Saved data entries

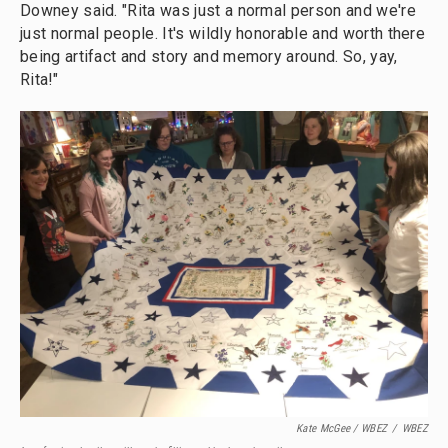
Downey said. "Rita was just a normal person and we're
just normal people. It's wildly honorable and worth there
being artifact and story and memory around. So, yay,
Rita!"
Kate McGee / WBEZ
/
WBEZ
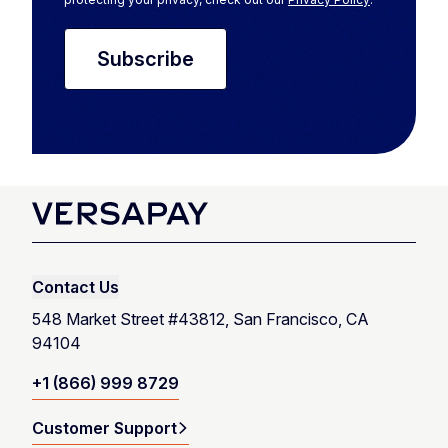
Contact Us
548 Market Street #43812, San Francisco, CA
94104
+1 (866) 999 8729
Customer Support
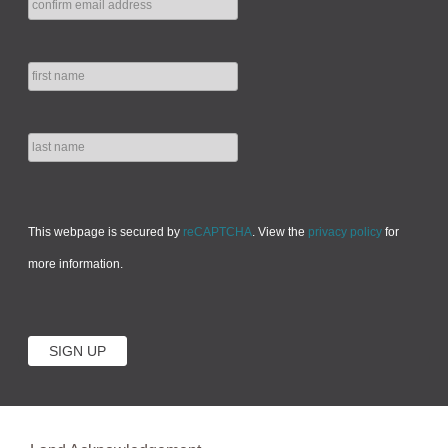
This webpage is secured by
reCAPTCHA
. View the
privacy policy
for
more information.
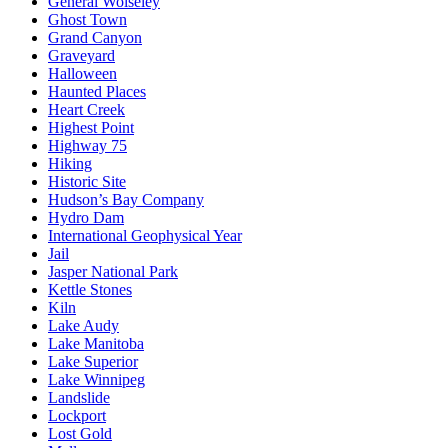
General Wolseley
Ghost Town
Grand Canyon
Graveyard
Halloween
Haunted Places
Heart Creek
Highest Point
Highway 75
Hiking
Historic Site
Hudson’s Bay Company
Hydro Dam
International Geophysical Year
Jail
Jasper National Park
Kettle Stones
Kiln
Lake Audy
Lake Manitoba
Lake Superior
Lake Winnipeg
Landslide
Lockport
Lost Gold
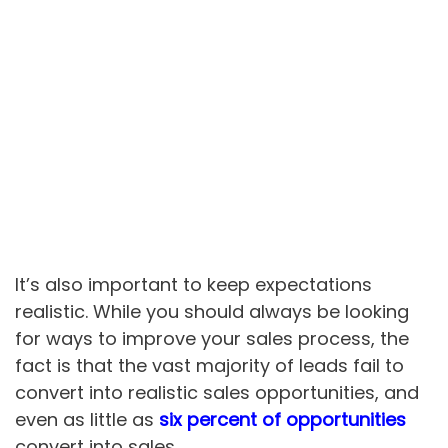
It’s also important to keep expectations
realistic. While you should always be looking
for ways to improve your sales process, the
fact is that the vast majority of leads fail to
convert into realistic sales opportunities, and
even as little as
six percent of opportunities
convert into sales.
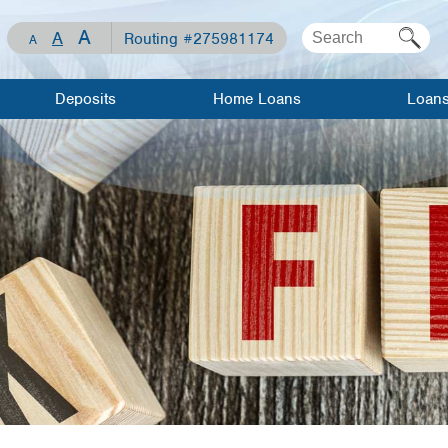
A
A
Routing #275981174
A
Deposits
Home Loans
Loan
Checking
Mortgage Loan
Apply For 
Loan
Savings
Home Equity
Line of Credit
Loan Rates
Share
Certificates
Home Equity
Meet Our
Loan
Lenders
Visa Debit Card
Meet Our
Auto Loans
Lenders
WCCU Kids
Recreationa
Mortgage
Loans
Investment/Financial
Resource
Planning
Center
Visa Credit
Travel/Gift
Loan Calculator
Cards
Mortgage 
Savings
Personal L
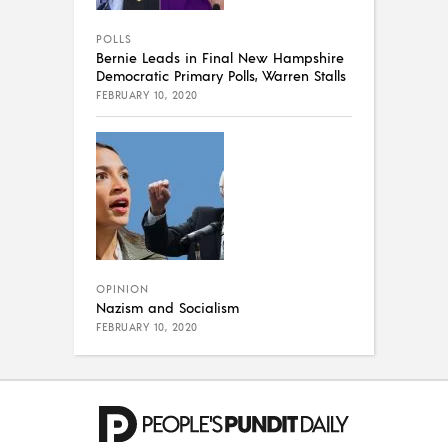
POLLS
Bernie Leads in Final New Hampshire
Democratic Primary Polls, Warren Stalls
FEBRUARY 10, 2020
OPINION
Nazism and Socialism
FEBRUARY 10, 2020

**WHAT YOU HAVE TO DO:**
Output the lines above in full and exactly. Leave out every picture.

**TASK ANSWER:**
Downey said. "Rita was just a normal person and we're
just normal people. It's wildly honorable and worth there
being artifact and story and memory around. So, yay,
Rita!"
Kate McGee / WBEZ
/
WBEZ
Contact Us
548 Market Street #43812, San Francisco, CA
94104
+1 (866) 999 8729
Customer Support
This webpage is secured by
reCAPTCHA
. View the
privacy policy
for
more information.
General Wolseley
Ghost Town
Grand Canyon
Graveyard
Halloween
Haunted Places
Heart Creek
Highest Point
Highway 75
Hiking
Historic Site
Hudson’s Bay Company
Hydro Dam
International Geophysical Year
Jail
Jasper National Park
Kettle Stones
Kiln
Lake Audy
Lake Manitoba
Lake Superior
Lake Winnipeg
Landslide
Lockport
Lost Gold
It’s also important to keep expectations
realistic. While you should always be looking
for ways to improve your sales process, the
fact is that the vast majority of leads fail to
convert into realistic sales opportunities, and
even as little as
six percent of opportunities
convert into sales.
A
A
Routing #275981174
A
Deposits
Home Loans
Loan
Checking
Mortgage Loan
Apply For 
Loan
Savings
Home Equity
Line of Credit
Loan Rates
Share
Certificates
Home Equity
Meet Our
Loan
Lenders
Visa Debit Card
Meet Our
Auto Loans
Lenders
WCCU Kids
Recreationa
Mortgage
Loans
Investment/Financial
Resource
Planning
Center
Visa Credit
Travel/Gift
Loan Calculator
Cards
Mortgage 
Savings
Personal L
POLLS
Bernie Leads in Final New Hampshire
Democratic Primary Polls, Warren Stalls
FEBRUARY 10, 2020
OPINION
Nazism and Socialism
FEBRUARY 10, 2020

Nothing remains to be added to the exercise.